The new law builds on the 2020 law in two key respects. It formalizes the tech companies’ status in Turkey and greatly increases the extent to which they can be held criminally, administratively, and financially liable by requiring those with over 10 million daily users to set up companies, not simply representative offices or real person representatives. Second, it introduces severe sanctions against the companies for failure to comply with any content blocking or removal request or demand to hand over user data, with bandwidth reduction of up to 90 percent for noncompliance. As a result, the companies will either inevitably become implicated in human rights violations or their platforms could become inaccessible in Turkey, the groups said.

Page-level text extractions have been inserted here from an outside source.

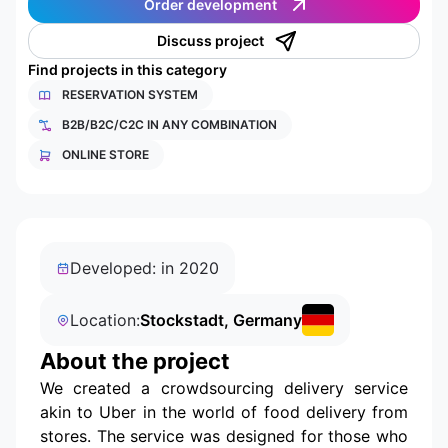
Order development
Discuss project
Find projects in this category
RESERVATION SYSTEM
B2B/B2C/C2C IN ANY COMBINATION
ONLINE STORE
Developed: in 2020
Location:
Stockstadt, Germany
About the project
We created a crowdsourcing delivery service
akin to Uber in the world of food delivery from
stores. The service was designed for those who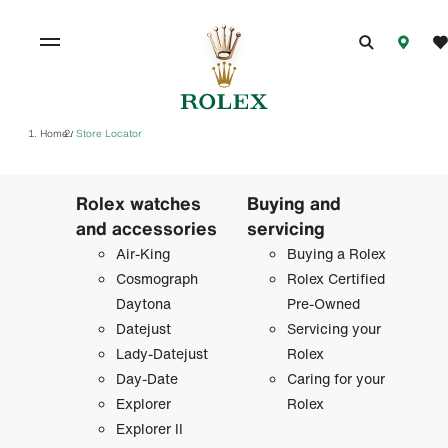
Home
Store Locator
/
Rolex watches
Buying and
and accessories
servicing
Air-King
Buying a Rolex
Cosmograph
Rolex Certified
Daytona
Pre-Owned
Datejust
Servicing your
Lady-Datejust
Rolex
Day-Date
Caring for your
Explorer
Rolex
Explorer II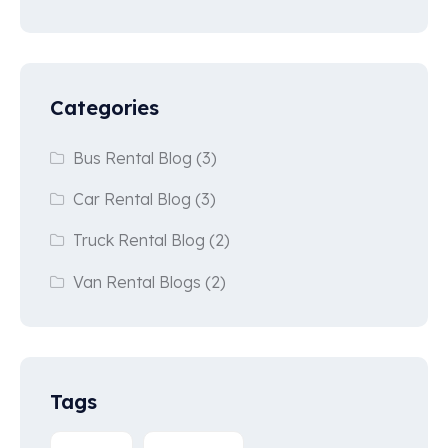
Categories
Bus Rental Blog
(3)
Car Rental Blog
(3)
Truck Rental Blog
(2)
Van Rental Blogs
(2)
Tags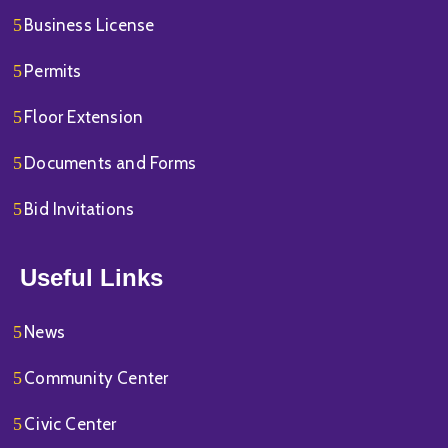
Business License
Permits
Floor Extension
Documents and Forms
Bid Invitations
Useful Links
News
Community Center
Civic Center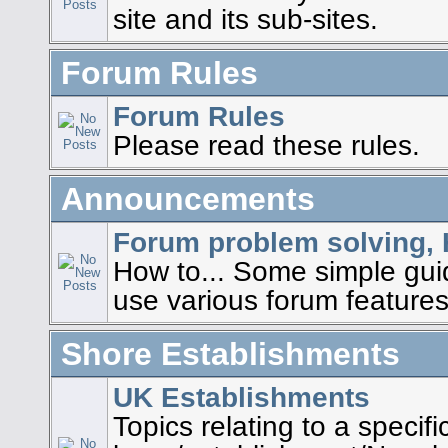
site and its sub-sites.
Forum Rules
Forum Rules
Please read these rules.
Announcements
Forum problem solving, 
How to... Some simple gu
use various forum features
Shore Establishments
UK Establishments
Topics relating to a specif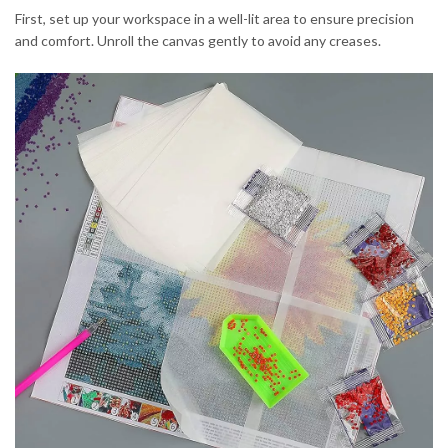
First, set up your workspace in a well-lit area to ensure precision
and comfort. Unroll the canvas gently to avoid any creases.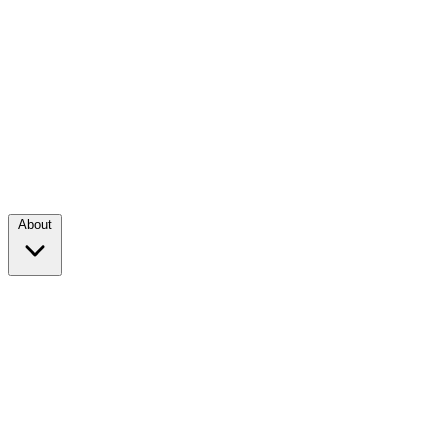
About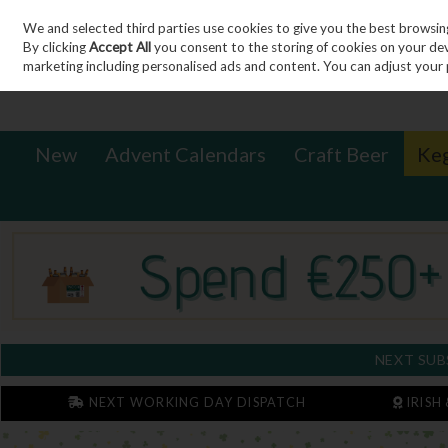
We and selected third parties use cookies to give you the best browsin
Sign in
Join
Skip to content
By clicking
Accept All
you consent to the storing of cookies on your devic
marketing including personalised ads and content. You can adjust your 
New
Advent Calendars
Craft Beer
Ke
NEXT SUB
NEXT WORKING DAY DISPATCH
IRISH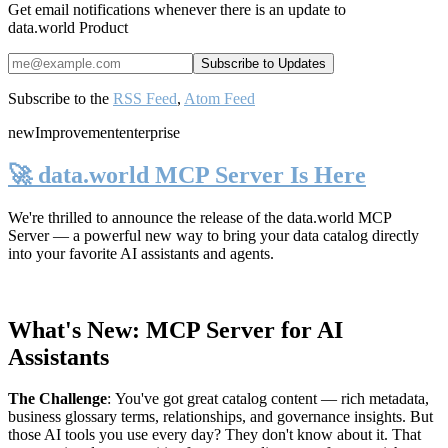
Get email notifications whenever there is an update to
data.world Product
Subscribe to the
RSS Feed
,
Atom Feed
new
Improvement
enterprise
🚀 data.world MCP Server Is Here
We're thrilled to announce the release of the
data.world MCP
Server
— a powerful new way to bring your data catalog directly
into your favorite AI assistants and agents.
What's New: MCP Server for AI
Assistants
The Challenge
:
You've got great catalog content — rich metadata,
business glossary terms, relationships, and governance insights. But
those AI tools you use every day? They don't know about it. That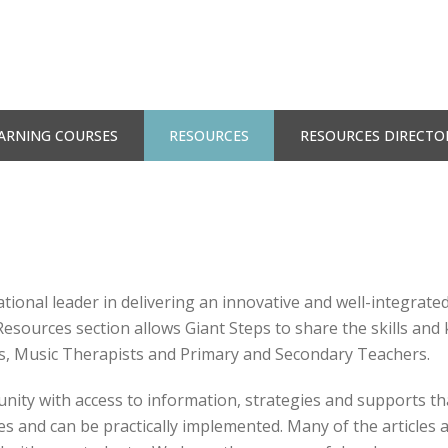
ARNING COURSES
RESOURCES
RESOURCES DIRECTO
ational leader in delivering an innovative and well-integra
sources section allows Giant Steps to share the skills and k
s, Music Therapists and Primary and Secondary Teachers.
nity with access to information, strategies and supports th
s and can be practically implemented. Many of the articles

“The new law tightens the Turkish government’s control over social media by subjecting tech companies like Twitter and Facebook to enormous pressure to comply with government censorship and criminal probes into users,” said Emma Sinclair-Webb, Europe and Central Asia associate director at Human Rights Watch. “With severe penalties against tech companies for noncompliance, the law effectively blackmails tech companies into abusing human rights to avoid becoming inaccessible platforms.”

The Turkish government should repeal the law and end the crackdown on civil society, ARTICLE 19 and Human Rights Watch said. Turkish authorities should ensure the right to freedom of expression and free flow of information especially in the run up to and during elections.

The social media platforms should urgently clarify their position publicly so that users fully understand and can foresee the risk of using their platforms. They should not succumb to pressure and should comply with their obligations under the UN Guiding Principles on Business and Human Rights to respect human rights, including freedom of expression and privacy.

They should resist any complicity with government censorship or reject arbitrary demands for user data that would expose their users to the risk of arrest for sharing online content that falls within the boundaries of protected speech. In a context of a pervasive disregard for freedom of expression and a pattern of prosecution and conviction for so-called “speech crimes,” compliance will make it practically impossible for the tech companies not to become implicated in human rights violations, ARTICLE 19 and Human Rights Watch said.